GEORGIA KYRIAKAKIS

“The Gaza Strip” 2014

Stones and red thread
Approx. 30 x 30 x 800cm

Gaza Strip is a simple work. A set of rounded and lined stones on which a red line is drawn. One could say that the Gaza Strip is a drawing on stone. But the title, the (military?) arrangement of the stones, the circular shape of the drawing, and the very height at which it is done on the stones, suggests an arrangement. It simulates the mark left by a red liquid (blood?) on the surface of the stone. As the title indicates, the work refers to the violence and the historical war between Palestinians and Israelis in this small region of the Middle East. Like the memory of historical facts and the conflict itself, the red line drawn in the stone, exposed to the weather and the passage of time, gradually fades, becomes almost imperceptible, but never completely disappears. It periodically resurfaces, just like the conflict that never seems to end... It reappears strong and forceful to remind us above all that the marks of violence are always indelible.


Geórgia Kyriakakis
Ilheús, Bahia, 1961
She currently lives and works in São Paulo
www.georgiakyriakakis.com.br Georgia Kyriakakis is a teacher and artist, with a bachelor’s degree in fine arts from FAAP, master’s and Doctorate in Visual Poetics from the School of Communications and Arts of the University of São Paulo. She has taught at Unicamp, Centro Universitário Belas Artes, and, since 1997, at the undergraduate and graduate levels of Centro Universitário FAAP.

Since the 1990s, she has exhibited her work in collective and individual exhibitions, in Brazil and abroad, and has received important awards since then. She has works in important private collections and public collections and has published two books about her work: Georgia Kyriakakis, by the Spanish publishing house Dardo-DS and Empena o Amparo, by Martins Fontes Editora.

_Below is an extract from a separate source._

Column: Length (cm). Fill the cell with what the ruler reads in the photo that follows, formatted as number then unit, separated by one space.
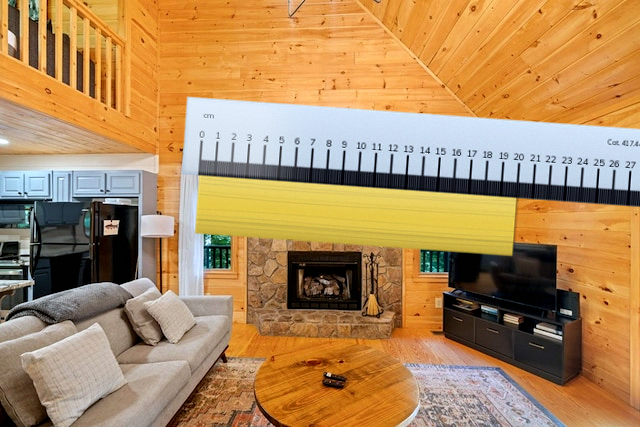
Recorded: 20 cm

In her work, Georgia seeks to explore situations of strength and fragility, balance, and instability, which are present in nature, politics, social relations, and in the world in general. Such relationships arise from poetic-visual approximations with Geography - an area of broad and comprehensive knowledge that drives the artist’s creative impulse and determines the choice and variety of media and materials used in her works. Objects, materials, words, spaces, and the meticulous articulation between the elements of the work are ways to highlight the relationships between the virtuality of the image and the concreteness of the world.